Restorative mediation can be used to resolve:

  • Anti-social behaviour
  • Nuisance & disorder
  • Neighbour disputes (noise, parking, boundaries, etc.)
  • Other issues of concern to the community

Hub facilitators and partners use the approach to help you build and maintain healthy relationships, resolve difficulties and repair harm when relationships breakdown.

It provides clients with valuable skills to help deal with conflict and harm. It also gives services a better way of holding those who cause anti-social behaviour accountable for their actions, whist at the same time supporting them to learn and change.

Facilitators are completely impartial and have no prior knowledge of the incident(s). They don’t judge, take sides or make decisions for participants. Rather, they will support both parties in the process of deciding what you want and create an environment where you feel safe to discuss issues in an open, respectful and confidential manner.

To begin with, facilitators will visit each party at home or at a neutral venue to go through the issues you’ve had and find out how you would like them to be addressed.

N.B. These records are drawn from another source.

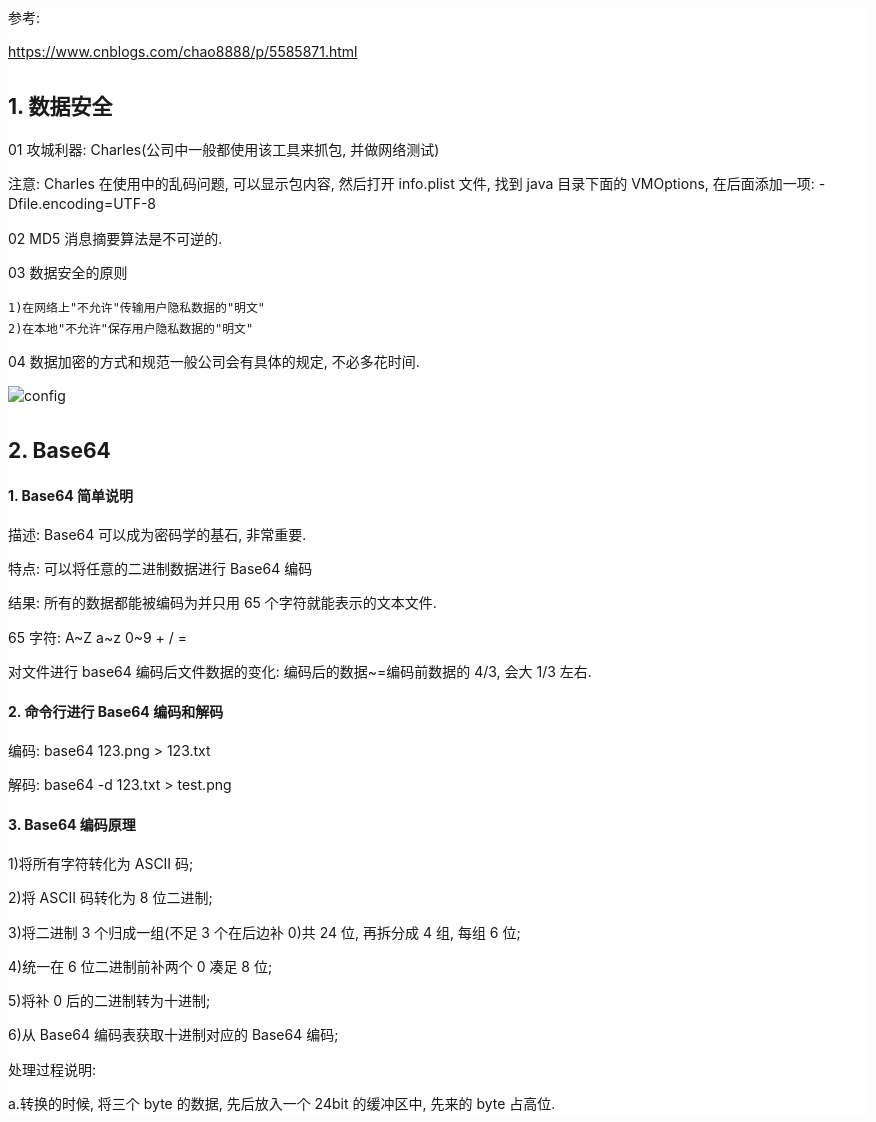 参考:

https://www.cnblogs.com/chao8888/p/5585871.html

## 1. 数据安全

01 攻城利器: Charles(公司中一般都使用该工具来抓包, 并做网络测试)

注意: Charles 在使用中的乱码问题, 可以显示包内容, 然后打开 info.plist 文件, 找到 java 目录下面的 VMOptions, 在后面添加一项: -Dfile.encoding=UTF-8

02 MD5 消息摘要算法是不可逆的.

03 数据安全的原则

    1)在网络上"不允许"传输用户隐私数据的"明文"
    2)在本地"不允许"保存用户隐私数据的"明文"

04 数据加密的方式和规范一般公司会有具体的规定, 不必多花时间.

![config](images/1.png)

## 2. Base64

#### 1. Base64 简单说明

描述: Base64 可以成为密码学的基石, 非常重要.

特点: 可以将任意的二进制数据进行 Base64 编码

结果: 所有的数据都能被编码为并只用 65 个字符就能表示的文本文件.

65 字符: A~Z a~z 0~9 + / =

对文件进行 base64 编码后文件数据的变化: 编码后的数据~=编码前数据的 4/3, 会大 1/3 左右.

#### 2. 命令行进行 Base64 编码和解码

编码: base64 123.png > 123.txt

解码: base64 -d 123.txt > test.png

#### 3. Base64 编码原理

1)将所有字符转化为 ASCII 码;

2)将 ASCII 码转化为 8 位二进制;

3)将二进制 3 个归成一组(不足 3 个在后边补 0)共 24 位, 再拆分成 4 组, 每组 6 位;

4)统一在 6 位二进制前补两个 0 凑足 8 位;

5)将补 0 后的二进制转为十进制;

6)从 Base64 编码表获取十进制对应的 Base64 编码;

处理过程说明:

a.转换的时候, 将三个 byte 的数据, 先后放入一个 24bit 的缓冲区中, 先来的 byte 占高位.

After meeting both parties separately, your facilitators will offer you the opportunity to come together safely, so that each can understand the harm that’s been done and agree a fair resolution. Each is entitled to bring a supporter – often a family member or friend that’s been indirectly affected. Your facilitators will encourage communication between you in a non-confrontational and non-judgemental way, helping you explore issues amicably and reach an agreement.

The outcome of the meeting is usually a formal written agreement, negotiated by the participants in an effort to move forward in a positive direction.

The scheme complements rather than replaces the work of the police and council, who will play a key role in referring cases and providing additional support. However, where an agreement is not complied with, the case can be referred back to the police or local authority to pursue enforcement action or impose a formal sanction.